Pluto hat geschrieben:Savonlinna hat geschrieben:Vielleicht müsste man mal klären, was "mythisch" meint. Manche hören da möglicherweise nur raus: erfunden.
Aber eine mythische Erzählung wird nicht erfunden.
Zustimmung.
Mythische Erzählungen haben oft einen wahren Kern.

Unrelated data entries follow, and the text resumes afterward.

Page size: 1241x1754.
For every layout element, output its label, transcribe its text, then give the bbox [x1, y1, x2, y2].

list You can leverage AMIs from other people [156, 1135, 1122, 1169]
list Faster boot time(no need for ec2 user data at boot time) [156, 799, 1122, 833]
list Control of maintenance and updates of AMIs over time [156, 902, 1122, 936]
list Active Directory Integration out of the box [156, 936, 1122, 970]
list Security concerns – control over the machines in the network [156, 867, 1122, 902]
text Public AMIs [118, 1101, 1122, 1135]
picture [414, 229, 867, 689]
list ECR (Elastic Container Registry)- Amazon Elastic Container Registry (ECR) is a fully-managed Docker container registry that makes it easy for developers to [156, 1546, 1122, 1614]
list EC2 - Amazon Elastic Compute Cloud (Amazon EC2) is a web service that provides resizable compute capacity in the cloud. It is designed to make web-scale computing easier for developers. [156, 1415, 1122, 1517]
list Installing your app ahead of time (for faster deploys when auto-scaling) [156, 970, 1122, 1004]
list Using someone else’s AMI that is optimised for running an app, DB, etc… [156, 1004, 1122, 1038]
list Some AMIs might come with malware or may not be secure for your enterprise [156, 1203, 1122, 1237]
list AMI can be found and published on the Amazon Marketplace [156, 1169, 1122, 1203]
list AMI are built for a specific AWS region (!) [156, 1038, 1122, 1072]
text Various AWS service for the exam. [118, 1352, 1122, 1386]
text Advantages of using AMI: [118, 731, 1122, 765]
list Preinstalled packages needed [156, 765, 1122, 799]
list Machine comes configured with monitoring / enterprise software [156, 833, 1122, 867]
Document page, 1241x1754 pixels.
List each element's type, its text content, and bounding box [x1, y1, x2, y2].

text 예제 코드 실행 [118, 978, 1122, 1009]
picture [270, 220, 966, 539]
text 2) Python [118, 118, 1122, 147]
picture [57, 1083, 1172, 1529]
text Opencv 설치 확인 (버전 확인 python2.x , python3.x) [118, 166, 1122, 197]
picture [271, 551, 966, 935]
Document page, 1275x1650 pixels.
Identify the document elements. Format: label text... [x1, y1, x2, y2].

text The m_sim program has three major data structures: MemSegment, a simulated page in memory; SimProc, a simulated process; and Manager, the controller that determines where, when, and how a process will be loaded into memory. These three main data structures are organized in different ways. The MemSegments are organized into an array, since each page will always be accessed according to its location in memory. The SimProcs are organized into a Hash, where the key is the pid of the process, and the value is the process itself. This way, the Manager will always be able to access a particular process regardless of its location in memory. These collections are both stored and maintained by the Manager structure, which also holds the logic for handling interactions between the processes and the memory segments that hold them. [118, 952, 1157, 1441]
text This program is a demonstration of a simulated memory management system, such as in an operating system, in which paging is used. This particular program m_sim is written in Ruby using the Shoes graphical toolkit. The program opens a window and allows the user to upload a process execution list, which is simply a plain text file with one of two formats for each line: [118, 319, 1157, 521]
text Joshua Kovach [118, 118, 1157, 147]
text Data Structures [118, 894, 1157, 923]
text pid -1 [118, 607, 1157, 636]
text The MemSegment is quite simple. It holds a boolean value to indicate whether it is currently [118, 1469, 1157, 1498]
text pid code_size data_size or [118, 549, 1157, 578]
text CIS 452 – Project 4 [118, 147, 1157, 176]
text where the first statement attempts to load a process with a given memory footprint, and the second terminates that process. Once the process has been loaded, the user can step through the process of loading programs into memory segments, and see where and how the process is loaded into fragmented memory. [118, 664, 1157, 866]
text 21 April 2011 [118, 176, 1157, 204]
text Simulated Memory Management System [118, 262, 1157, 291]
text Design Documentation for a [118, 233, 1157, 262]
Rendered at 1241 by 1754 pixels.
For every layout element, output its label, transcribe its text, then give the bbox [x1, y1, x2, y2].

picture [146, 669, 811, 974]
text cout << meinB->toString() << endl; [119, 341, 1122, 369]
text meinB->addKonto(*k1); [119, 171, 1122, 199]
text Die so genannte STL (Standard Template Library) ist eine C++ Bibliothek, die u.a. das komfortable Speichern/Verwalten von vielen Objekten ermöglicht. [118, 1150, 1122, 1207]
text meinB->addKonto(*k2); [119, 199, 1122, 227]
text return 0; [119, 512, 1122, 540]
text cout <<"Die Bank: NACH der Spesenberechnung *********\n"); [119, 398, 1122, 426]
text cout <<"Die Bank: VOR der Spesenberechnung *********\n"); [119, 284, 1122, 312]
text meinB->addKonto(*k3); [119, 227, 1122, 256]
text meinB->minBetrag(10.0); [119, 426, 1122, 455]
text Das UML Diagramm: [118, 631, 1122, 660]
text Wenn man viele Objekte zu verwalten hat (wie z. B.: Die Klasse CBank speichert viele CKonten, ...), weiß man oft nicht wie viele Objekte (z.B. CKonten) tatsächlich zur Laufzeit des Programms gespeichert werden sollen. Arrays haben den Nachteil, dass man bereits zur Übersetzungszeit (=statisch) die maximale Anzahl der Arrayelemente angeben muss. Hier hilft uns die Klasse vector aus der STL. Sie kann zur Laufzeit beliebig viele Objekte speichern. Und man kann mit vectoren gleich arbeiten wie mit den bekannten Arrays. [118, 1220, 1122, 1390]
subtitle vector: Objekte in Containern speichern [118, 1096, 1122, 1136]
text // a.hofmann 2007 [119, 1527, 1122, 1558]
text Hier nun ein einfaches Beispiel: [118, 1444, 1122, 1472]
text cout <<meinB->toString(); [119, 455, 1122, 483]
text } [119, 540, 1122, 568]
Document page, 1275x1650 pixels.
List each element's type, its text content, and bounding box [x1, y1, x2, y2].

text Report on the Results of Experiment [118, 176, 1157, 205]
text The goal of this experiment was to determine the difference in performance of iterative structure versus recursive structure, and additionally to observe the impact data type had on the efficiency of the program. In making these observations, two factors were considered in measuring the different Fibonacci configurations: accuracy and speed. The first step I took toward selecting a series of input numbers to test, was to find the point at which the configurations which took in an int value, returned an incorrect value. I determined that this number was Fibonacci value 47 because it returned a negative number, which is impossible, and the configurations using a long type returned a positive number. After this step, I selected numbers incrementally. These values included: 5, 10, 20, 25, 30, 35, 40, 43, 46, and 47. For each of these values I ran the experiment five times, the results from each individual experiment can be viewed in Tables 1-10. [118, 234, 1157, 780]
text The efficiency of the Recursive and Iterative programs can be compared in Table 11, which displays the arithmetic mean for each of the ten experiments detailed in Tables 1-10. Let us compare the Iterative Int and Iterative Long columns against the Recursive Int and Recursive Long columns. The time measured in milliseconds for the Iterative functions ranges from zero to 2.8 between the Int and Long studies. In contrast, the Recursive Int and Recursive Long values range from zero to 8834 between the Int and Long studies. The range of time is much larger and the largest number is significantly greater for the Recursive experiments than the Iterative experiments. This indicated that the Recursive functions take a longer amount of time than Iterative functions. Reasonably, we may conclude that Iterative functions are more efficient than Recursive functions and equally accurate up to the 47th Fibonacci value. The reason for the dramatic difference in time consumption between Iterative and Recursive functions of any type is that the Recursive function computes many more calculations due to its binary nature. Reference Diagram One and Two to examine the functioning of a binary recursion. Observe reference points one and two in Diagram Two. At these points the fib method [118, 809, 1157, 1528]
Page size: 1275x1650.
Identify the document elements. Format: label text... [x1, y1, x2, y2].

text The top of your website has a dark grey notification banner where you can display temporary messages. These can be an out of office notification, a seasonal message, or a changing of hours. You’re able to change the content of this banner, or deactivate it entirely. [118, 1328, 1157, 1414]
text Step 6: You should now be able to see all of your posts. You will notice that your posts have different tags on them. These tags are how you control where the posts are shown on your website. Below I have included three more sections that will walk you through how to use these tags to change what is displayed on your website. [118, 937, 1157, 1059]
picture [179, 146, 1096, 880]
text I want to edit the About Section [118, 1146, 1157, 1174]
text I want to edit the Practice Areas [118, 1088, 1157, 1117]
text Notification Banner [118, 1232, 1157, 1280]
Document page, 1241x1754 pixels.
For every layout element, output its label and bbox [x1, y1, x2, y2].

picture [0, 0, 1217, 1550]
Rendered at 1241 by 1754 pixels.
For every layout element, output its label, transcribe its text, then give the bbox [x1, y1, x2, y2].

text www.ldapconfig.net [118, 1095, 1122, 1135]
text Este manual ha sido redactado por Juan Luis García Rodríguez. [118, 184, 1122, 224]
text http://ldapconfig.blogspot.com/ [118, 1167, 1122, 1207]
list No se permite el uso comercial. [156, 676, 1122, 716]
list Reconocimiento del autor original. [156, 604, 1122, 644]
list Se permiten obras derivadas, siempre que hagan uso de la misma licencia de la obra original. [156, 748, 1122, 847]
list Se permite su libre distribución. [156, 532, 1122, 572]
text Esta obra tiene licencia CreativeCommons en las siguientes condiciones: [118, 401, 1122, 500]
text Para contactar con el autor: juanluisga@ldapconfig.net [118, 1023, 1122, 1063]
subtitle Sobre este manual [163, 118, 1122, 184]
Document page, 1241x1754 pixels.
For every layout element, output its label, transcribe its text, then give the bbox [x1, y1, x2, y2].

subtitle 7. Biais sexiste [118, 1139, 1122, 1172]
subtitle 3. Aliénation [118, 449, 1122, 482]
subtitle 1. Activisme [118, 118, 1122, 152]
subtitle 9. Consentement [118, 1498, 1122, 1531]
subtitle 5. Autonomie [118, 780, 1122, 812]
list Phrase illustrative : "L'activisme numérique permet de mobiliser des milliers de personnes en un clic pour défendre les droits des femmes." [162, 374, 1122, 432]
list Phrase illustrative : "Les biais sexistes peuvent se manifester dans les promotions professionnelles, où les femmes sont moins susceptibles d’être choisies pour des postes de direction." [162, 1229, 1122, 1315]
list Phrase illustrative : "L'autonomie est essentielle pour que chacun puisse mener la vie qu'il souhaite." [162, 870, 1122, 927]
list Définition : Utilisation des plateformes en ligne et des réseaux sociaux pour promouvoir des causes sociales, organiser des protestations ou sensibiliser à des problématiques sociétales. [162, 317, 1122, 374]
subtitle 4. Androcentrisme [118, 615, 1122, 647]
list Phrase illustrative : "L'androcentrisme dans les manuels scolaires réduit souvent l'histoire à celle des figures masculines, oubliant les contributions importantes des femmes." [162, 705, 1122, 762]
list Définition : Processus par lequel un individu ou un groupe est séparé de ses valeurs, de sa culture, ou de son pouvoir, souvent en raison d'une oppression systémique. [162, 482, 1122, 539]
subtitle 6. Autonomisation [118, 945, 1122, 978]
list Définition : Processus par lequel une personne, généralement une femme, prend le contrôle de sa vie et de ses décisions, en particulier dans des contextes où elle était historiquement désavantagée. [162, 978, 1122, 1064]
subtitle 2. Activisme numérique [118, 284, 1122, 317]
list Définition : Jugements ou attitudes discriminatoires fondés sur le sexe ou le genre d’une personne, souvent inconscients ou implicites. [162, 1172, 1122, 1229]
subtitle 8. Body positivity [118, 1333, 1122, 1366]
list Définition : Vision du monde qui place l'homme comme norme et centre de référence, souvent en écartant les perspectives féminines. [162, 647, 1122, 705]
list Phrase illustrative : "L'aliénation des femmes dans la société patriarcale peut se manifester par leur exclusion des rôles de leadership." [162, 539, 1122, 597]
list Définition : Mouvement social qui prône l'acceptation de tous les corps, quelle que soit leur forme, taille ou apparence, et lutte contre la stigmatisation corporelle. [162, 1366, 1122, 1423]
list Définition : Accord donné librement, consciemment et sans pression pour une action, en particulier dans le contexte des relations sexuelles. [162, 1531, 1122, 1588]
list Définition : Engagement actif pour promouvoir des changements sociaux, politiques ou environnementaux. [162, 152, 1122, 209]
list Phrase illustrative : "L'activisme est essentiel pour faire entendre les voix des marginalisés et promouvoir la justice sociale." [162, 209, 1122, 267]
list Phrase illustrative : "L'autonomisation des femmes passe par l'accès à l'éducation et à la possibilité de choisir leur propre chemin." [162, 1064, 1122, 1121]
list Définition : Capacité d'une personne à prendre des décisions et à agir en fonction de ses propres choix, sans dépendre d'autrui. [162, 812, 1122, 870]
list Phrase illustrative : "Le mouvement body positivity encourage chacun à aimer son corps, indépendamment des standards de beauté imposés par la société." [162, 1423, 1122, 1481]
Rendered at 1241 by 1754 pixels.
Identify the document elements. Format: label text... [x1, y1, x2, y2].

Auf diesen wahren Kern sponnen die Erzähler im Altertum eine spannende Geschichte die man den Menschen (die damals kein TV kannten) am Lagerfeuer erzählen konnte.
Du sprichst jetzt etwas anderes an als ich.
Trotzdem stimmt das, was Du sagst: es gibt meist einen historischen Kern.
Dieser historische Kern ist der Anlass, das Sprungbrett sozusagen, um etwas zu vermitteln, dessen Wert nicht im Historischen liegt.
"Spannung" mag bei vielen Erzählungen das einzige Motiv sein, aber in mythischen Erzählungen ist Spannung nicht das Motiv.
Ich nehm mal wieder Goethes "Faust".
Die Faustffigur ist historisch, Goethes Faustfigur hingegen nicht, nicht im engen Sinn.
Wenn ich sagte, dass eine mythsiche Erzählung nicht erfunden wird, dann mente ich damit Folgendes:
Die von Goethe gestaltete Figur wird bis heute darum gelobt, weil sie das Denken und Wahrnehmen des Abendlandes - des westlichen Europa - eingefangen hat. Goethe sei der Prototyp des abendländischen Menschen - mitsamt seinen Gefahren und seinen Chancen.
Also: Goethes Faustfigur hat nie gelebt, kann gar nicht gelebt haben, da an ihm Zauberdinge passierten, und zwar richtig (zum Beispiel wurde er verjüngt).
Aber dennoch ist sie lebendig, weil sie das Wesen des westeuropäischen Menschen sichtbar macht.
Das bezeichnet man als "mythisch". Wir können uns in seinem Denken wiederfinden, und Goethe hat nicht nur die Gefahren unseres Denkens aufgezeigt, sondern Lösungsmöglichkeiten angedeutet.
Tatsächlich ist es bei der Sintflut ähnlich:
eine große Flut gab es, dem Erzähler der Sintflutgeschichte wird das zu Ohren gekommen sein.
Das hat er als Anlass, als Sprungbrett benutzt, um eine mythische Geschichte zu gestalten, die Antworten gibt auf das Verhältnis von "Geborgensein" und "Gefahr".
Sie drückt Hoffnung aus. Hoffnung in der Verzweiflung.
Der Regenbogen - der für die Augen von der Erde in den Himmel reicht - kann als Hoffnungssymbol dienen.
Bis heute bleiben die Leute auf der Straße stehen, wenn ein Regenbogen erscheint.
Die "mythische Qualität" des Regenbogens ist auch heute spürbar.